But I won't make fun of this movie. I won't.
On Saturday, Feb. 27, the Association for Mormon Letters held its annual meeting at Utah Valley University. The center of this year's meeting was a screening of the 1931 epic film that fictionalized the Book of Mormon story of Corianton, the rebellious son of the prophet Alma.
A 16 mm print of the film was donated to BYU (Orson Scott Card's grandfather was the producer of the film) and digitally restored last year. It was screened once last September. Only about 50 people came to watch it again -- an appropriately low number of people considering that the film was a huge box office flop in its first very limited run 79 years ago.
Before the screening, three scholars spoke about the historical background of the film. Ardis Parshall traced the story's development from short story to play to talking picture. Lisa Tait looked at cultural context. James V. D'Arc, curator at BYU's Motion Picture Archive, introduced the screening.

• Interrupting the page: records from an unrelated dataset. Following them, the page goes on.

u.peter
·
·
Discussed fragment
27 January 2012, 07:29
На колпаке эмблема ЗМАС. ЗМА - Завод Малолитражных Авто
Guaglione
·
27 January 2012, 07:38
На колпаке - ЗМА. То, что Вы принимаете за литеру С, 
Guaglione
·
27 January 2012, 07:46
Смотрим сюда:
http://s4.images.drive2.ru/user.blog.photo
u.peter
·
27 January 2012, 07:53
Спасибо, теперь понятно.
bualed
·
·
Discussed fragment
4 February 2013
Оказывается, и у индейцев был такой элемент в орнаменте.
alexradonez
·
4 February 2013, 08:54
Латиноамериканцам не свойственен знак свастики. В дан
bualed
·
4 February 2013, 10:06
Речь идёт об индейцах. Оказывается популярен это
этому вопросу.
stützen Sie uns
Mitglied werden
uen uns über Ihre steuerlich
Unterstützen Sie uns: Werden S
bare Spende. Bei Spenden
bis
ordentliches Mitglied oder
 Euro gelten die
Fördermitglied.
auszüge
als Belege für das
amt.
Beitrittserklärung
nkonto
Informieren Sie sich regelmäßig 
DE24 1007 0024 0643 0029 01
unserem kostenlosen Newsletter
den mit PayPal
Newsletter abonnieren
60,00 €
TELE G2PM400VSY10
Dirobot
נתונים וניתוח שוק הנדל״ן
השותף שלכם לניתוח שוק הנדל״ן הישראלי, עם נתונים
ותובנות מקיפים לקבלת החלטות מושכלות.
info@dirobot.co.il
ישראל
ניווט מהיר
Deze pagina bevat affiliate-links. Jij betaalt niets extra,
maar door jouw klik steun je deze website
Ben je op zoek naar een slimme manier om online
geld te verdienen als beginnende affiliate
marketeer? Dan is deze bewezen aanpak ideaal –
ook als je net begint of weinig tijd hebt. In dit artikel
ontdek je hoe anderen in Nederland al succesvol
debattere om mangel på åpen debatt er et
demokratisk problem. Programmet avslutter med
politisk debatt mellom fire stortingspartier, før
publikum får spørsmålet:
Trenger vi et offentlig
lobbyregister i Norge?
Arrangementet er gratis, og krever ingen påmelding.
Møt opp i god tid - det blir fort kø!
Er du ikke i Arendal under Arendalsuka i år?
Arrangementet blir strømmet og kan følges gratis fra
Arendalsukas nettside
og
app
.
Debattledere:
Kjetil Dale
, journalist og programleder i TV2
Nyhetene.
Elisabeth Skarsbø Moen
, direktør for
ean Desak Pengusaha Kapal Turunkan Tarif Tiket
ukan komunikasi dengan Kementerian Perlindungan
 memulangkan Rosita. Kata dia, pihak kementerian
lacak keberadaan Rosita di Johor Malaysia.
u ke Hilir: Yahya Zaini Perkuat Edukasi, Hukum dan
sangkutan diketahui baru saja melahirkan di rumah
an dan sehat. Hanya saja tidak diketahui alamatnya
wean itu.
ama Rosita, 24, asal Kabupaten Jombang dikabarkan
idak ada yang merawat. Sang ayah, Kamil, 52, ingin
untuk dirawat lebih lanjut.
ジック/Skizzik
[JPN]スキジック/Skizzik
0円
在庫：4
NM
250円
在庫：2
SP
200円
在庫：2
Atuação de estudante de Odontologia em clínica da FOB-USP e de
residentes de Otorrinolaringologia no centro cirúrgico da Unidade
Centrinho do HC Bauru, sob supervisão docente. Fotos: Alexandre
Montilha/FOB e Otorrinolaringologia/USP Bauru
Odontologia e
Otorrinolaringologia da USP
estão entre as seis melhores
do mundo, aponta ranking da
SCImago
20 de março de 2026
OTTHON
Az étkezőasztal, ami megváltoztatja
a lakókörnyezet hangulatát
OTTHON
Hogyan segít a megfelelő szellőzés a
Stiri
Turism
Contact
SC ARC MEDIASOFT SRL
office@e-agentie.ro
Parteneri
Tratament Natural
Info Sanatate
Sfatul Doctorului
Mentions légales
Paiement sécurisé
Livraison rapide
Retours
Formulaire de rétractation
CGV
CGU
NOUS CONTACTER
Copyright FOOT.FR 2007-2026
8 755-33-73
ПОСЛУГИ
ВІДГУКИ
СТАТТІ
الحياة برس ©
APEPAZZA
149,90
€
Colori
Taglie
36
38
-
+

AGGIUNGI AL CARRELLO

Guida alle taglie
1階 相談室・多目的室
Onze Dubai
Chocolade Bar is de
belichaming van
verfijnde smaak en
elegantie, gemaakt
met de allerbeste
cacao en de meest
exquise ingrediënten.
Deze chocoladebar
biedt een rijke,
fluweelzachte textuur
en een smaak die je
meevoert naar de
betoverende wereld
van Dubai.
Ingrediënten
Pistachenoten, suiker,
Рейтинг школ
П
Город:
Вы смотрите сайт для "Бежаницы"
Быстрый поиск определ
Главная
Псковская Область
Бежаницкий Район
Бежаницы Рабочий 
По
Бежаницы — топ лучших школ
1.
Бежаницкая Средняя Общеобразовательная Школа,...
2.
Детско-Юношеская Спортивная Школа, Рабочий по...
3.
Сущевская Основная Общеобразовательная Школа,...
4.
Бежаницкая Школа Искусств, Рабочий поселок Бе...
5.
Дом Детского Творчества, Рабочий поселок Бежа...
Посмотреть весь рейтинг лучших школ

The original short story was serialized in a church magazine in 1889. The author, whose pseudonym was Horatio, was later revealed to be Elder B.H. Roberts of the Quorum of the Seventy. Orestes Utah Bean (his real name) wrote a play based on Roberts' popular story with a little bit of another short story by Julia Macdonald mixed in for good measure. Bean teamed up with Lester Park, who produced the film.